▶ **WHAT TO PRODUCE**
Return every one of the following items word for word, keeping each line unchanged.
────────────────
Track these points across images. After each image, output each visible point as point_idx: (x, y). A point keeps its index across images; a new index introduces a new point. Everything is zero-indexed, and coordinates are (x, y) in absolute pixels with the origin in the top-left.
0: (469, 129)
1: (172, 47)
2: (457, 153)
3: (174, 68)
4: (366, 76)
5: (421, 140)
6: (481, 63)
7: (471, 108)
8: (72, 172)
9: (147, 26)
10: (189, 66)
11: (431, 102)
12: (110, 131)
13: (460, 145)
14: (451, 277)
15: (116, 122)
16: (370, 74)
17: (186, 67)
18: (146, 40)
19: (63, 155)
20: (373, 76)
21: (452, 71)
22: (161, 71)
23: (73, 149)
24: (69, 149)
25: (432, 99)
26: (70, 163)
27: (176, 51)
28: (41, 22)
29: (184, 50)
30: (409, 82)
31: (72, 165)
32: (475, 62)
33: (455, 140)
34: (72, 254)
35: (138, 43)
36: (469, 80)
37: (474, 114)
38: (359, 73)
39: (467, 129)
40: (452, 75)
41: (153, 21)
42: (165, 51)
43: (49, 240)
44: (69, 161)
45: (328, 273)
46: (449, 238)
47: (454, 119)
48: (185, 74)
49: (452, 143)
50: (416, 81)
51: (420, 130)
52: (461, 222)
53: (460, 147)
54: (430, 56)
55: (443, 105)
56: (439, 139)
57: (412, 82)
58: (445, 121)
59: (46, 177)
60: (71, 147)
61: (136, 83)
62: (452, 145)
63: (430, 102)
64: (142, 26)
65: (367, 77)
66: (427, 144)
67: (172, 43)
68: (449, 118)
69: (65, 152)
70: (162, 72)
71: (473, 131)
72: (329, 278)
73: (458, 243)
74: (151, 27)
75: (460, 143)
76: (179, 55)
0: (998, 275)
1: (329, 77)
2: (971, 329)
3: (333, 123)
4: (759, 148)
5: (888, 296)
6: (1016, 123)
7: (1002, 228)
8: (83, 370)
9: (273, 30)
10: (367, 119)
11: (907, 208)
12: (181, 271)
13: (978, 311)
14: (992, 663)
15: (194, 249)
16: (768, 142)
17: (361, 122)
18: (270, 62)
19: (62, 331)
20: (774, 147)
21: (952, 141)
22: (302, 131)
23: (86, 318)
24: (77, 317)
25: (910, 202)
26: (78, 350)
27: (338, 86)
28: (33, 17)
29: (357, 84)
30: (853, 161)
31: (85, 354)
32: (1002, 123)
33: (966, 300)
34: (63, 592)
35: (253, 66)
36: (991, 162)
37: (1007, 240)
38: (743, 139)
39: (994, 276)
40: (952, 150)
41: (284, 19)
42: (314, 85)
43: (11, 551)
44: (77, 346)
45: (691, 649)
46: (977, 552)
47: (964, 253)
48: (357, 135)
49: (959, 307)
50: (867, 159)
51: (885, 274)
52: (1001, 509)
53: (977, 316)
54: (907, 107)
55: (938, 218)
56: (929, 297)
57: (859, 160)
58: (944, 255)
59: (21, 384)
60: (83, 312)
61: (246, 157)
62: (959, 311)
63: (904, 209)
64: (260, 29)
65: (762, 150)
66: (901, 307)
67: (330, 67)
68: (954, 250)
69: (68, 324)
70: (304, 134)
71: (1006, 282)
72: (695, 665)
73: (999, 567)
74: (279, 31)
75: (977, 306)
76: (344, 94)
────────────────
▶ **WORKED SOLUTION**
Track these points across images. After each image, output each visible point as point_idx: (x, y). A point keeps its index across images; a new index introduces a new point. Everything is zero-indexed, and coordinates are (x, y) in absolute pixels with the origin in the top-left.
0: (469, 129)
1: (172, 47)
2: (457, 153)
3: (174, 68)
4: (366, 76)
5: (421, 140)
6: (481, 63)
7: (471, 108)
8: (72, 172)
9: (147, 26)
10: (189, 66)
11: (431, 102)
12: (110, 131)
13: (460, 145)
14: (451, 277)
15: (116, 122)
16: (370, 74)
17: (186, 67)
18: (146, 40)
19: (63, 155)
20: (373, 76)
21: (452, 71)
22: (161, 71)
23: (73, 149)
24: (69, 149)
25: (432, 99)
26: (70, 163)
27: (176, 51)
28: (41, 22)
29: (184, 50)
30: (409, 82)
31: (72, 165)
32: (475, 62)
33: (455, 140)
34: (72, 254)
35: (138, 43)
36: (469, 80)
37: (474, 114)
38: (359, 73)
39: (467, 129)
40: (452, 75)
41: (153, 21)
42: (165, 51)
43: (49, 240)
44: (69, 161)
45: (328, 273)
46: (449, 238)
47: (454, 119)
48: (185, 74)
49: (452, 143)
50: (416, 81)
51: (420, 130)
52: (461, 222)
53: (460, 147)
54: (430, 56)
55: (443, 105)
56: (439, 139)
57: (412, 82)
58: (445, 121)
59: (46, 177)
60: (71, 147)
61: (136, 83)
62: (452, 145)
63: (430, 102)
64: (142, 26)
65: (367, 77)
66: (427, 144)
67: (172, 43)
68: (449, 118)
69: (65, 152)
70: (162, 72)
71: (473, 131)
72: (329, 278)
73: (458, 243)
74: (151, 27)
75: (460, 143)
76: (179, 55)
0: (998, 275)
1: (329, 77)
2: (971, 329)
3: (333, 123)
4: (759, 148)
5: (888, 296)
6: (1016, 123)
7: (1002, 228)
8: (83, 370)
9: (273, 30)
10: (367, 119)
11: (907, 208)
12: (181, 271)
13: (978, 311)
14: (992, 663)
15: (194, 249)
16: (768, 142)
17: (361, 122)
18: (270, 62)
19: (62, 331)
20: (774, 147)
21: (952, 141)
22: (302, 131)
23: (86, 318)
24: (77, 317)
25: (910, 202)
26: (78, 350)
27: (338, 86)
28: (33, 17)
29: (357, 84)
30: (853, 161)
31: (85, 354)
32: (1002, 123)
33: (966, 300)
34: (63, 592)
35: (253, 66)
36: (991, 162)
37: (1007, 240)
38: (743, 139)
39: (994, 276)
40: (952, 150)
41: (284, 19)
42: (314, 85)
43: (11, 551)
44: (77, 346)
45: (691, 649)
46: (977, 552)
47: (964, 253)
48: (357, 135)
49: (959, 307)
50: (867, 159)
51: (885, 274)
52: (1001, 509)
53: (977, 316)
54: (907, 107)
55: (938, 218)
56: (929, 297)
57: (859, 160)
58: (944, 255)
59: (21, 384)
60: (83, 312)
61: (246, 157)
62: (959, 311)
63: (904, 209)
64: (260, 29)
65: (762, 150)
66: (901, 307)
67: (330, 67)
68: (954, 250)
69: (68, 324)
70: (304, 134)
71: (1006, 282)
72: (695, 665)
73: (999, 567)
74: (279, 31)
75: (977, 306)
76: (344, 94)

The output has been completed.